Above all, we are simply human beings living through all this. The parable of the sower offers a second reality: in a sense, we are sowers and seeds, soil and paths. So much has been given us: the breath of life, the chance to live and learn and love and grow. And so much then, can be expected of us. As the pandemic mounts and social change intensifies, the need to see the simplicity of sowing seeds of empathy and compassion seems more and more important. Jesus’ parable rests within the Gospel, allows for multiple interpretations, and provides the chance to see that the ordinary truly does rest within the extraordinary. Ultimately, it is all about change and growth. Can we, perhaps, be sower and seed during these challenging times?

Labor and Rest

“Come to me, all who labor without rest…for my yoke is easy and my burden is light…” Mt. 11

Those words conjure a beast plowing the driest of fields under an unrelenting sun with the incomprehensible weight of a wooden yoke trapping the creature into a predetermined task. Somehow, the yoke itself seemed an unbearable burden, a tool of oppression. But yesterday, in a newly re-opened church masked with tape and signs of social distancing, I heard a priest reflect on those very words. And I began to see something different in them, something of the intimate connection between the created, the Creator, and the Eucharist.

He launched the homily with recollections of his experiences discussing homiletics with young priests. Masked and seated, his large frame was relaxed. His audience was familiar, his presence appreciated. His tenor was at odds with the strictures of social distancing, but his voice was rich in inflection and focus. The worst thing that could happen after a homly, he said, was that the congregation says, “So what?” Hours of reflection or preparation were not what mattered: connecting with people does matter. Making it relelvant. Making it matter. So he tore away the impression that exegesis or intellectual leaps were necessary. Know who you are talking to. Say what matters. Let Scripture speak to this time, to our time, to this moment.

His own homily, then, was not a theological treatise, but an acknowledgement of the trials of the past year and especially the past six months. Not lingering with the public or the political, he connected words born in centuries long past to the lives and experiences of today. He focused on just a few phrases from the Gospel.

28 “Come to me, all you who labor and are burdened, and I will give you rest.

29 Take my yoke upon you and learn from me, for I am meek and humble of heart; and you will find rest for yourselves.

30 For my yoke is easy, and my burden light.”
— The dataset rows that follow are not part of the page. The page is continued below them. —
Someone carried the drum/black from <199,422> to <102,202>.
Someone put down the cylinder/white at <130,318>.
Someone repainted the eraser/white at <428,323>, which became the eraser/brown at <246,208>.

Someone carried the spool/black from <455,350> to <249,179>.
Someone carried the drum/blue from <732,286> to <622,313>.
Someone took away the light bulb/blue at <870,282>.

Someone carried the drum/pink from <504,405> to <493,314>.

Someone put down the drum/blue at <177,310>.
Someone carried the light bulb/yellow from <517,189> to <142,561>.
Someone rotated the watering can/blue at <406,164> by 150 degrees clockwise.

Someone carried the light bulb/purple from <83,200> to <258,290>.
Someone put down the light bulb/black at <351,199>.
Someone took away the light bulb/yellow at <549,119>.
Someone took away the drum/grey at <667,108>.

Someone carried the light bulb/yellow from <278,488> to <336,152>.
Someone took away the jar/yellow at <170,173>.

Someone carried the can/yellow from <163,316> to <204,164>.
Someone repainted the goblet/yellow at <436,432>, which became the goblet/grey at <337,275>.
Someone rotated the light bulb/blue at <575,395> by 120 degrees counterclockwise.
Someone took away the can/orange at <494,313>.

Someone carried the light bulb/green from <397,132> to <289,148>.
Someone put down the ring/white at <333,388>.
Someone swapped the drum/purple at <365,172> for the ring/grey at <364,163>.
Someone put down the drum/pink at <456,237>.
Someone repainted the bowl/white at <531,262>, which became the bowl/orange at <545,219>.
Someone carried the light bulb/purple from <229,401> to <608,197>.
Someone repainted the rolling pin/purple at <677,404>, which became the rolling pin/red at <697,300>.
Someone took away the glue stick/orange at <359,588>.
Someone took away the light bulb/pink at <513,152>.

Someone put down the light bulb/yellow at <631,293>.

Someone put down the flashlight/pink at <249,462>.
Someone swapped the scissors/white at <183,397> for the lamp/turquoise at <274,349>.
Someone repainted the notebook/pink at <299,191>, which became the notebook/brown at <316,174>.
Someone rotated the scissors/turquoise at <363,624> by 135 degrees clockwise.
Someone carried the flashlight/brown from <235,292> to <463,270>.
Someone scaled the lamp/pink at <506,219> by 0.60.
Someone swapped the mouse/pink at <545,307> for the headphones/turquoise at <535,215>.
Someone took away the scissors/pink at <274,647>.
And then he confided what mattered. The words are an invitation to the table of worship, to come here to spend time. Rest here, before the altar, and share those burdens and that labor. Become connected. Realize that you are never alone in that labor or those journeys. Meet again with the God who loves and cares for us, who embraces the burdens we carry, who is so deeply connected to us that we are literally yoked tome another. Lay down the burdens. Know that the struggle is neither fruitless or meaningless. Each life has significance, and ours is a God who cares so deeply for each one of us. We are continually invited to come to him. He is waiting for us.

Life is a conspiracy of circumstance. So much is simply beyond personal control, dependent on variables unknown, unexpected, unseen. There are chance encounters, magical moments and deadly turns. It is exhilirating and exhausting, sometimes all at once. In all this, there is the soft and reassuring words. “Come to me, all who labor without rest…for my yoke is easy and my burden is light…” Perhaps it was never about the beast of burden at all.